Dissensions au sein de la famille
Le sujet du BHV fait donc office de caillou supplémentaire dans leur chaussure. Il occasionne même des dissensions au sein de la famille. La descendante des fondateurs, Ginette Moulin, 97 ans, soutenue par son petit-fils le président du groupe Galeries Lafayette, Nicolas Houzé, reproche à Philippe Houzé, nouveau président de la holding Motier, de s'être trop vite jeté dans les bras de ce jeune loup de Frédéric Merlin, sans avoir perçu qu'il n'avait sans doute pas les reins assez solides.
La famille rappelle donc régulièrement à la Société des grands magasins la date butoir du 31 décembre, même si leur contrat prévoit un report à fin mars, assorti d'indemnités compensatoires. D'autant qu'il n'y a pas vraiment de plan B.

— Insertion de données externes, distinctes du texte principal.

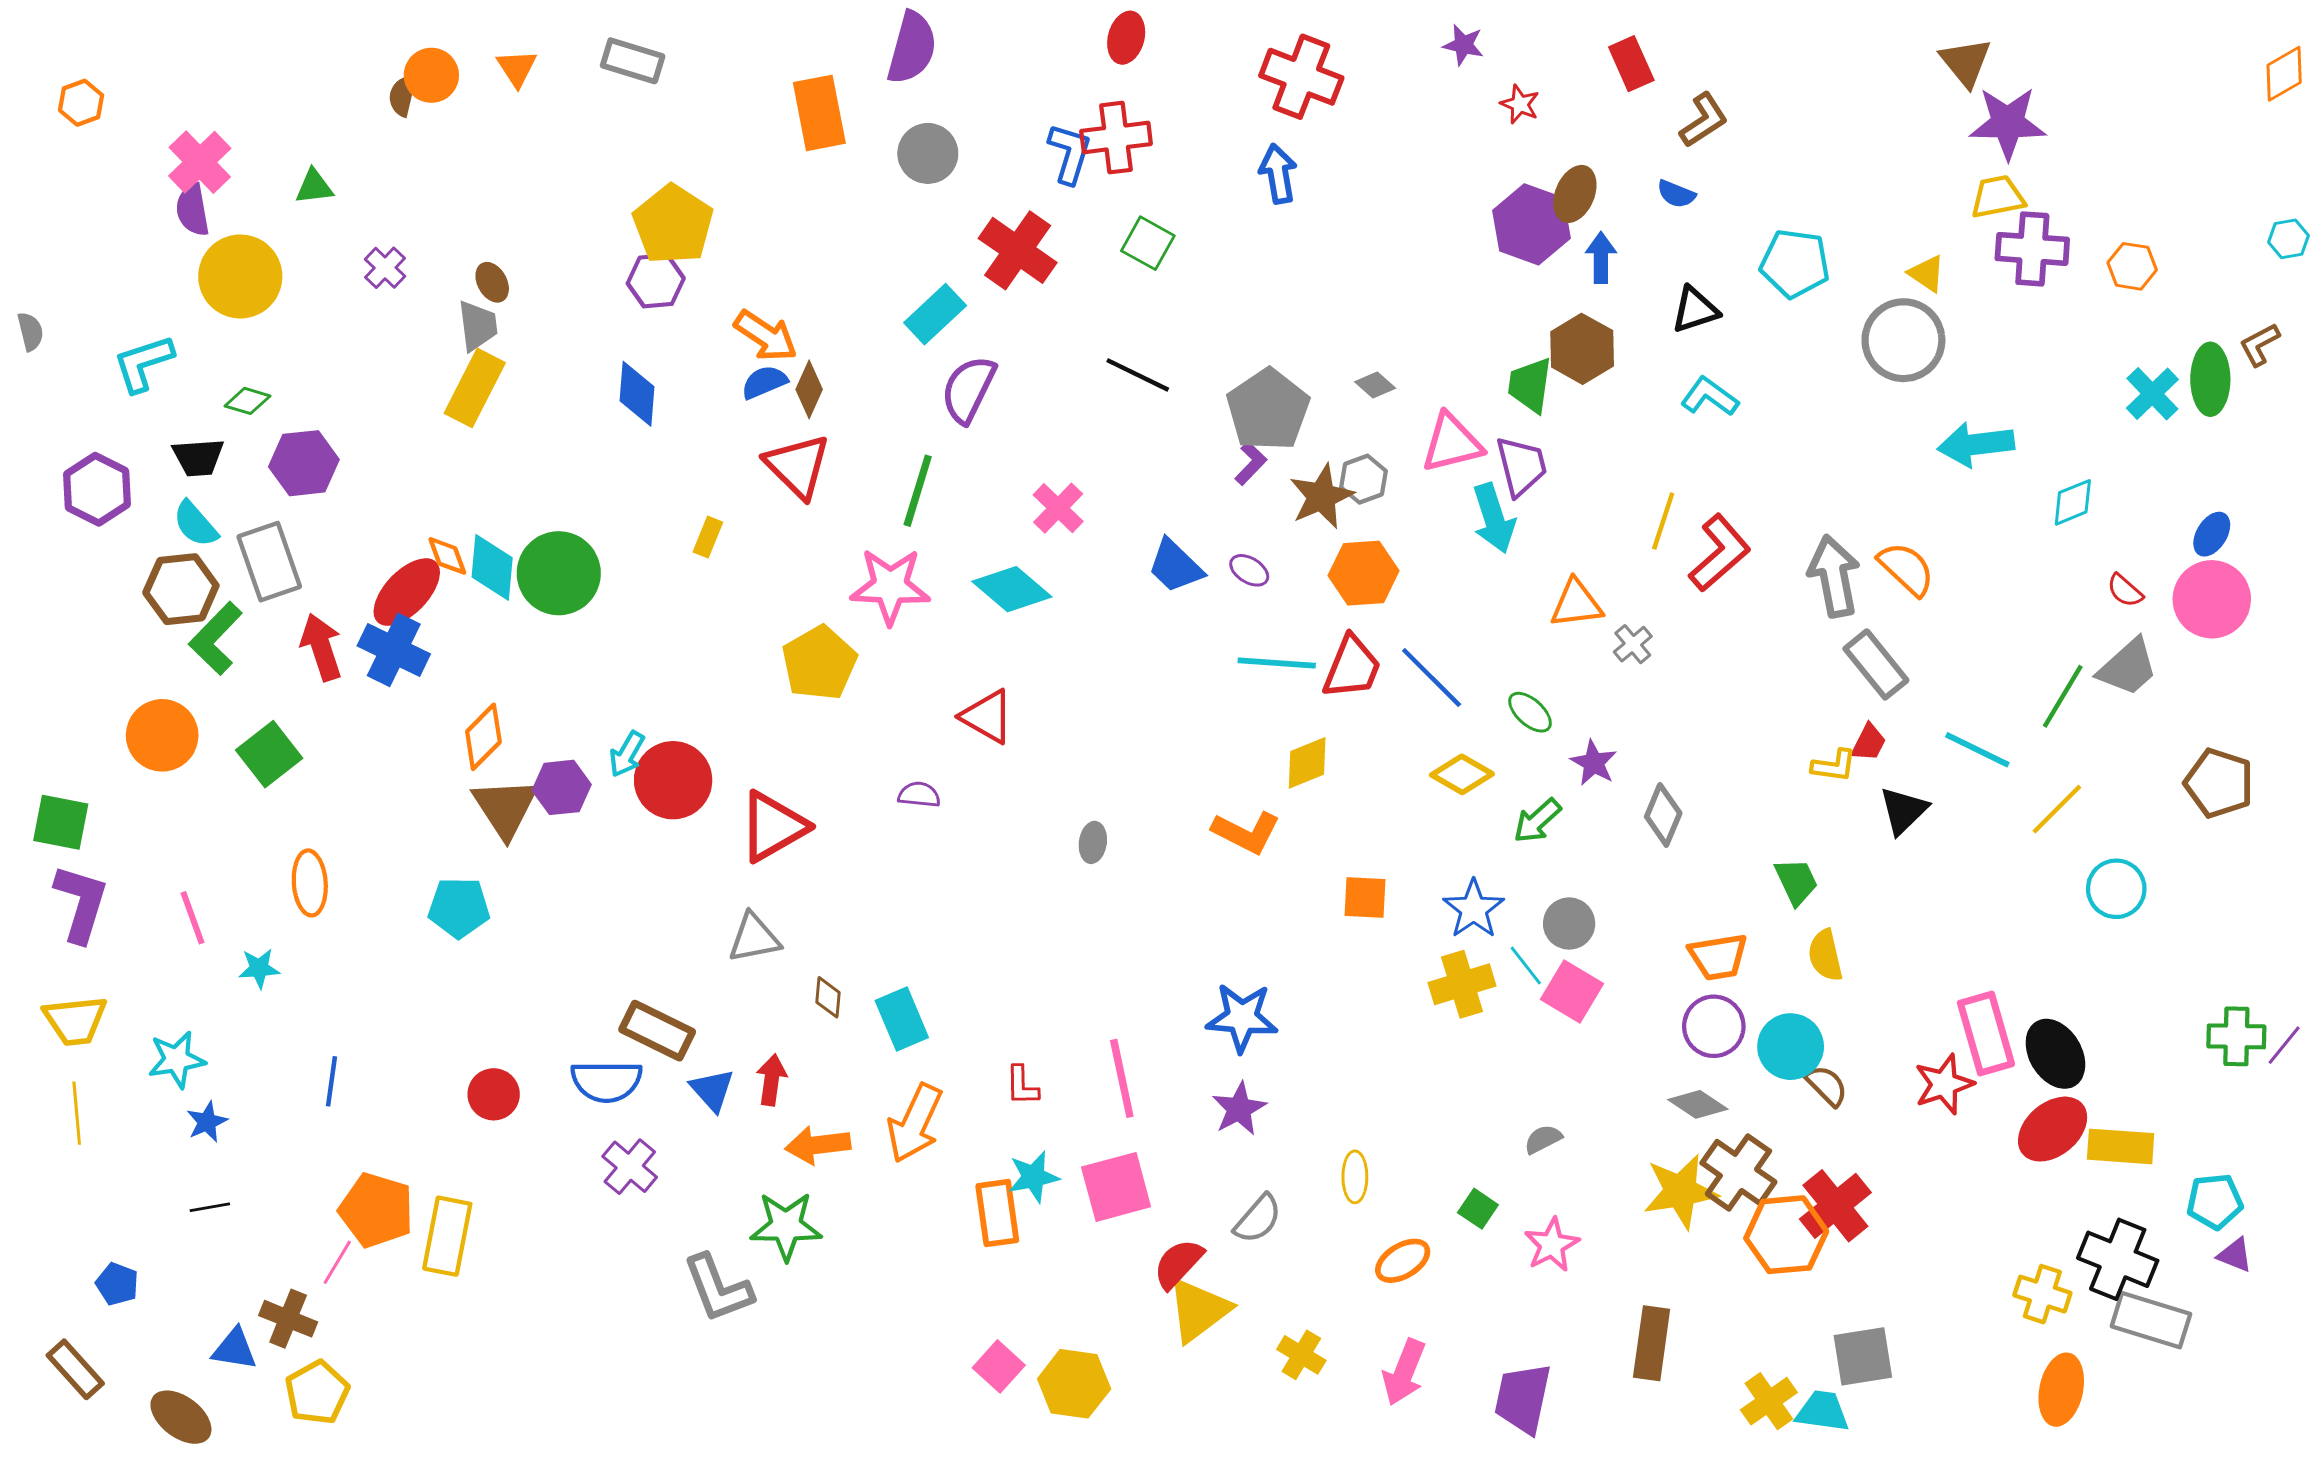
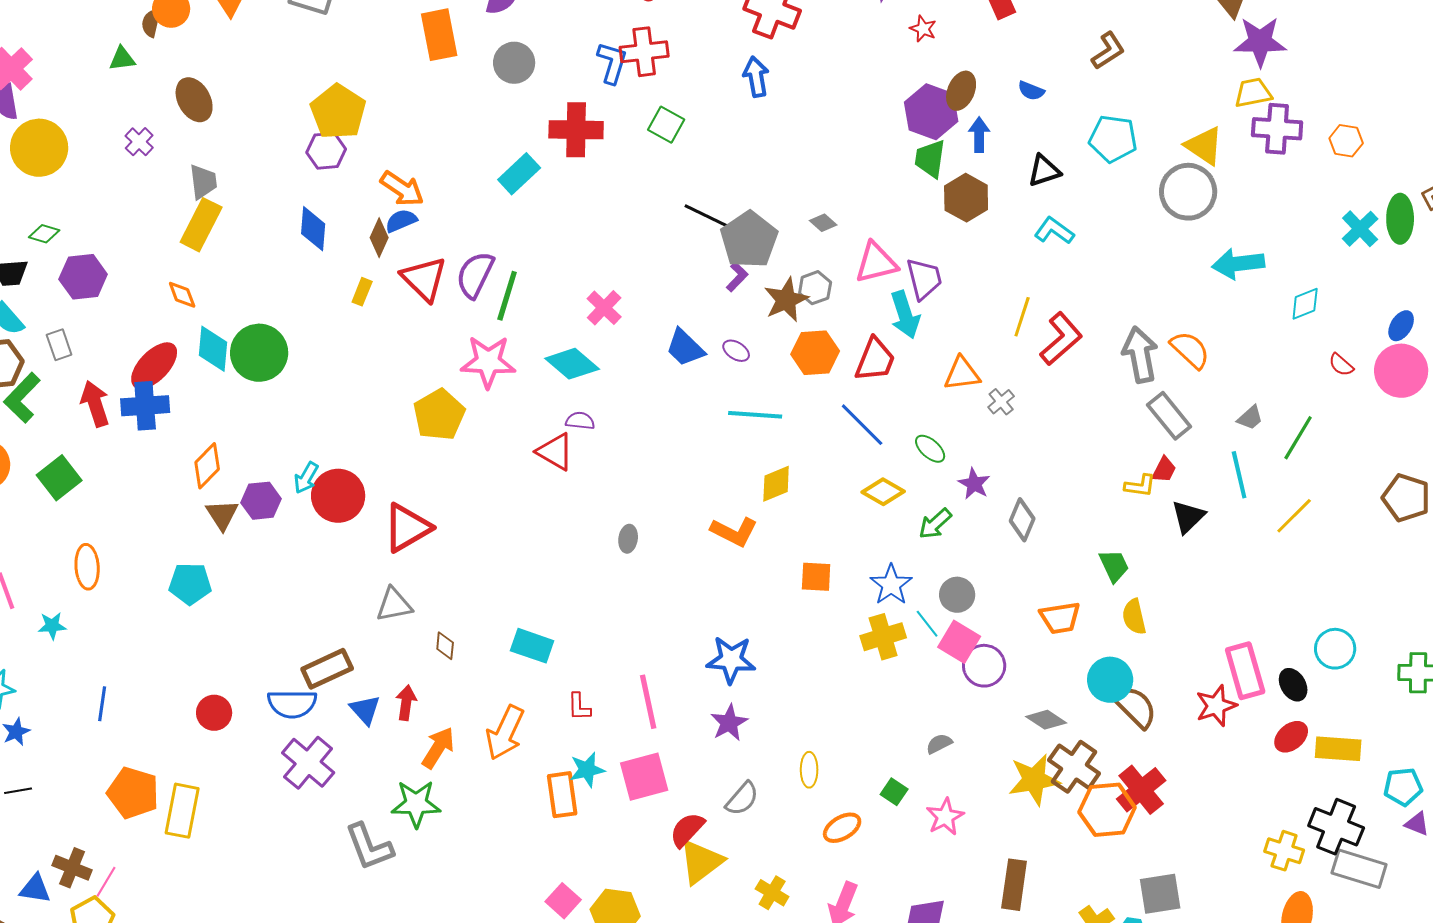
brown L-shape: (1704, 120) -> (1108, 51), moved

Certes, la vente des murs seuls rapporterait environ 700 millions d'euros, soit 200 millions de plus que la transaction actuelle, négociée aux alentours de 500 millions pour les murs et l'exploitation. Mais elle impliquerait de tirer un trait sur l'existence du grand magasin actuel, et il faudrait alors endosser la pénible responsabilité d'éteindre une dernière fois ses belles guirlandes de Noël.